*** Opening Provided information ***

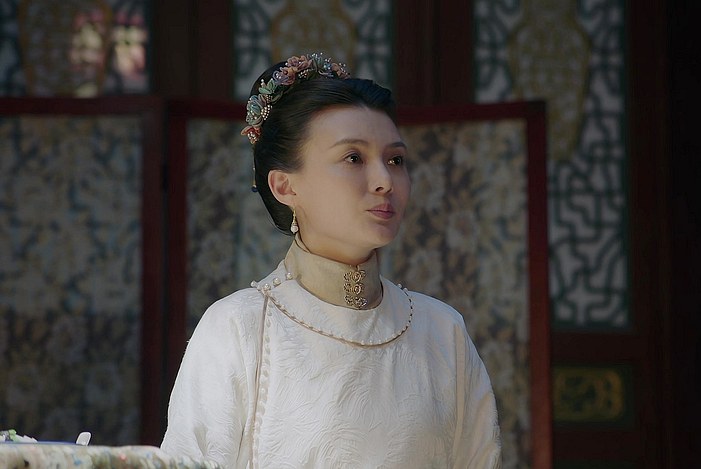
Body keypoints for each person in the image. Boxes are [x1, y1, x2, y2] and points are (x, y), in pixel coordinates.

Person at [160, 53, 501, 468]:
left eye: (395, 160)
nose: (385, 181)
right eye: (353, 158)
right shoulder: (239, 328)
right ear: (285, 186)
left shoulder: (442, 331)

*** Closing Provided information ***

### Brief
Everything in the entries except the pictures must be duplicated exactly.

### Answer below
Body keypoints for each person in the image. Boxes are [x1, y1, x2, y2] and points are (x, y), in pixel coordinates.

Person at [160, 53, 501, 468]:
left eye: (395, 160)
nose: (385, 181)
right eye: (353, 158)
right shoulder: (239, 328)
right ear: (285, 186)
left shoulder: (442, 331)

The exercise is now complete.